=== Your goal ===
Lines in the data below that contain the word "Wang" are to be copied.

──────── Materials provided ────────

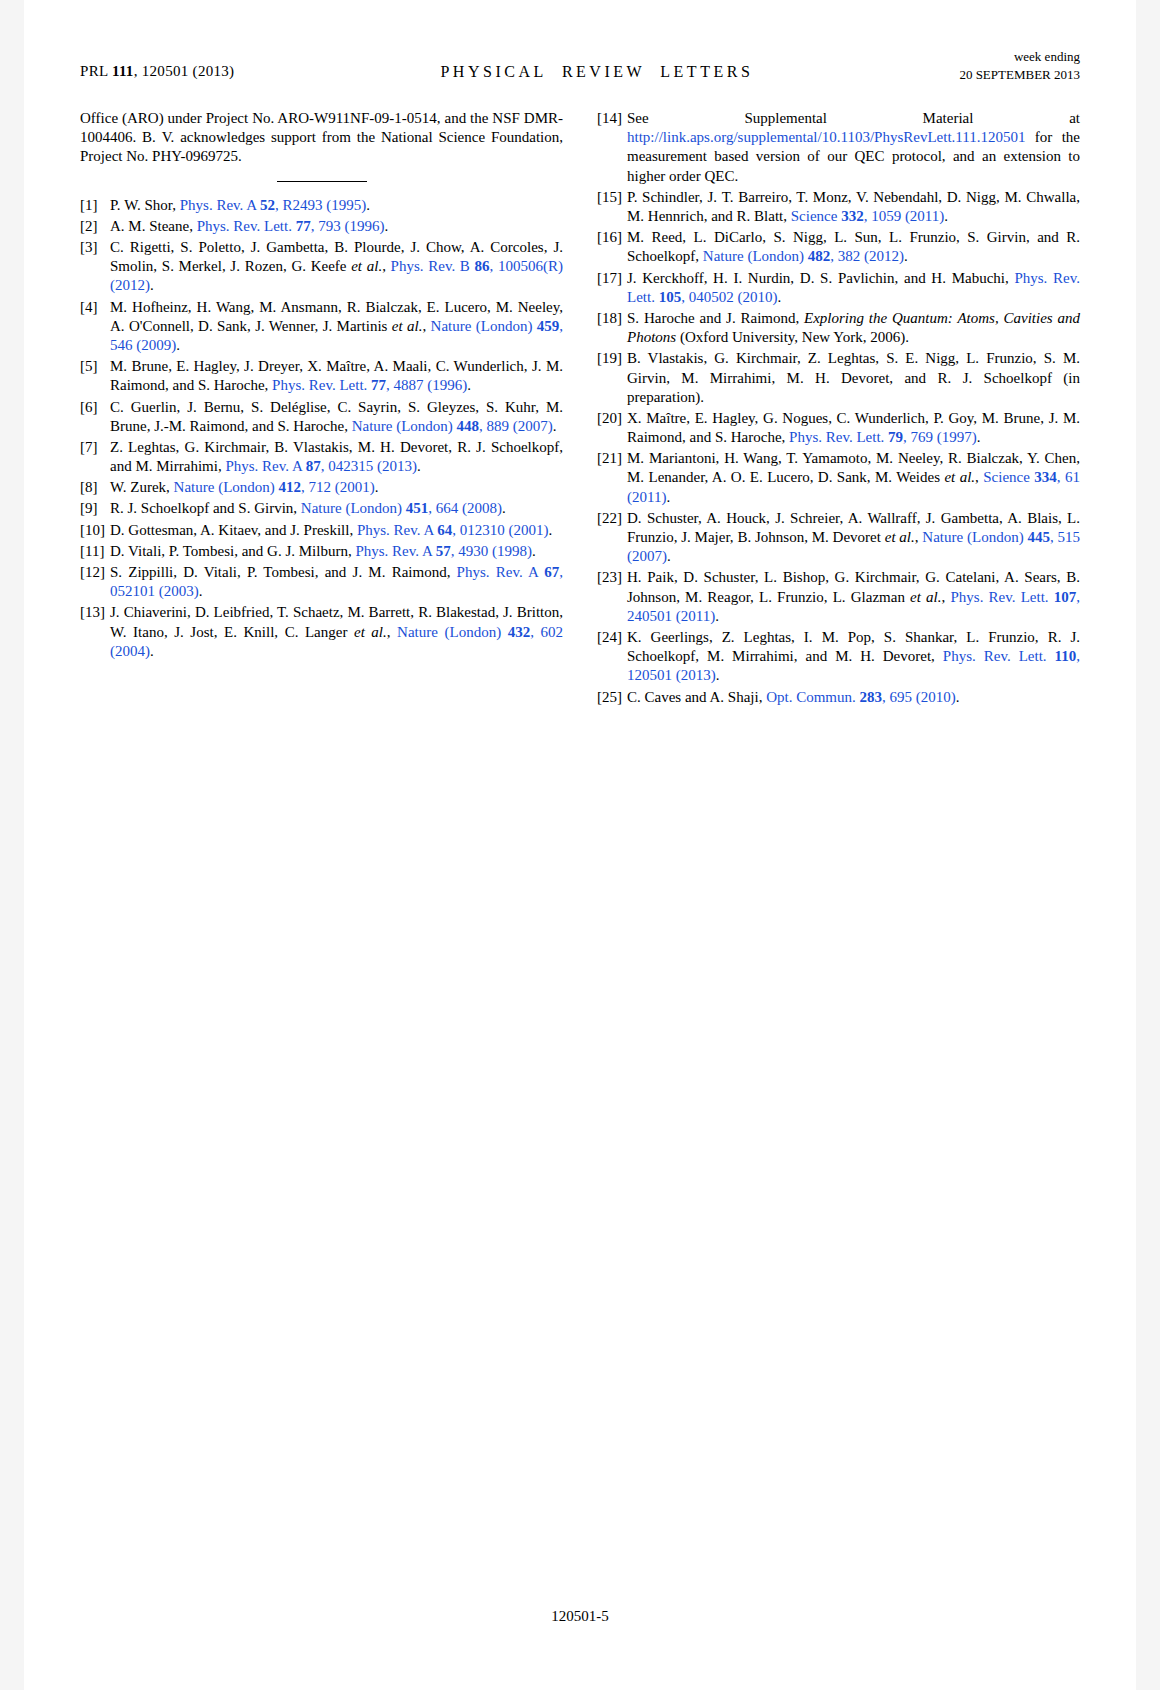PRL 111, 120501 (2013)
PHYSICAL REVIEW LETTERS
week ending20 SEPTEMBER 2013
Office (ARO) under Project No. ARO-W911NF-09-1-0514, and the NSF DMR-1004406. B. V. acknowledges support from the National Science Foundation, Project No. PHY-0969725.
[1] P. W. Shor, Phys. Rev. A 52, R2493 (1995).
[2] A. M. Steane, Phys. Rev. Lett. 77, 793 (1996).
[3] C. Rigetti, S. Poletto, J. Gambetta, B. Plourde, J. Chow, A. Corcoles, J. Smolin, S. Merkel, J. Rozen, G. Keefe et al., Phys. Rev. B 86, 100506(R) (2012).
[4] M. Hofheinz, H. Wang, M. Ansmann, R. Bialczak, E. Lucero, M. Neeley, A. O'Connell, D. Sank, J. Wenner, J. Martinis et al., Nature (London) 459, 546 (2009).
[5] M. Brune, E. Hagley, J. Dreyer, X. Maître, A. Maali, C. Wunderlich, J. M. Raimond, and S. Haroche, Phys. Rev. Lett. 77, 4887 (1996).
[6] C. Guerlin, J. Bernu, S. Deléglise, C. Sayrin, S. Gleyzes, S. Kuhr, M. Brune, J.-M. Raimond, and S. Haroche, Nature (London) 448, 889 (2007).
[7] Z. Leghtas, G. Kirchmair, B. Vlastakis, M. H. Devoret, R. J. Schoelkopf, and M. Mirrahimi, Phys. Rev. A 87, 042315 (2013).
[8] W. Zurek, Nature (London) 412, 712 (2001).
[9] R. J. Schoelkopf and S. Girvin, Nature (London) 451, 664 (2008).
[10] D. Gottesman, A. Kitaev, and J. Preskill, Phys. Rev. A 64, 012310 (2001).
[11] D. Vitali, P. Tombesi, and G. J. Milburn, Phys. Rev. A 57, 4930 (1998).
[12] S. Zippilli, D. Vitali, P. Tombesi, and J. M. Raimond, Phys. Rev. A 67, 052101 (2003).
[13] J. Chiaverini, D. Leibfried, T. Schaetz, M. Barrett, R. Blakestad, J. Britton, W. Itano, J. Jost, E. Knill, C. Langer et al., Nature (London) 432, 602 (2004).
[14] See Supplemental Material at http://link.aps.org/supplemental/10.1103/PhysRevLett.111.120501 for the measurement based version of our QEC protocol, and an extension to higher order QEC.
[15] P. Schindler, J. T. Barreiro, T. Monz, V. Nebendahl, D. Nigg, M. Chwalla, M. Hennrich, and R. Blatt, Science 332, 1059 (2011).
[16] M. Reed, L. DiCarlo, S. Nigg, L. Sun, L. Frunzio, S. Girvin, and R. Schoelkopf, Nature (London) 482, 382 (2012).
[17] J. Kerckhoff, H. I. Nurdin, D. S. Pavlichin, and H. Mabuchi, Phys. Rev. Lett. 105, 040502 (2010).
[18] S. Haroche and J. Raimond, Exploring the Quantum: Atoms, Cavities and Photons (Oxford University, New York, 2006).
[19] B. Vlastakis, G. Kirchmair, Z. Leghtas, S. E. Nigg, L. Frunzio, S. M. Girvin, M. Mirrahimi, M. H. Devoret, and R. J. Schoelkopf (in preparation).
[20] X. Maître, E. Hagley, G. Nogues, C. Wunderlich, P. Goy, M. Brune, J. M. Raimond, and S. Haroche, Phys. Rev. Lett. 79, 769 (1997).
[21] M. Mariantoni, H. Wang, T. Yamamoto, M. Neeley, R. Bialczak, Y. Chen, M. Lenander, A. O. E. Lucero, D. Sank, M. Weides et al., Science 334, 61 (2011).
[22] D. Schuster, A. Houck, J. Schreier, A. Wallraff, J. Gambetta, A. Blais, L. Frunzio, J. Majer, B. Johnson, M. Devoret et al., Nature (London) 445, 515 (2007).
[23] H. Paik, D. Schuster, L. Bishop, G. Kirchmair, G. Catelani, A. Sears, B. Johnson, M. Reagor, L. Frunzio, L. Glazman et al., Phys. Rev. Lett. 107, 240501 (2011).
[24] K. Geerlings, Z. Leghtas, I. M. Pop, S. Shankar, L. Frunzio, R. J. Schoelkopf, M. Mirrahimi, and M. H. Devoret, Phys. Rev. Lett. 110, 120501 (2013).
[25] C. Caves and A. Shaji, Opt. Commun. 283, 695 (2010).
120501-5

────────

=== Written reply ===
[4] M. Hofheinz, H. Wang, M. Ansmann, R. Bialczak, E. Lucero, M. Neeley, A. O'Connell, D. Sank, J. Wenner, J. Martinis et al., Nature (London) 459, 546 (2009).
[21] M. Mariantoni, H. Wang, T. Yamamoto, M. Neeley, R. Bialczak, Y. Chen, M. Lenander, A. O. E. Lucero, D. Sank, M. Weides et al., Science 334, 61 (2011).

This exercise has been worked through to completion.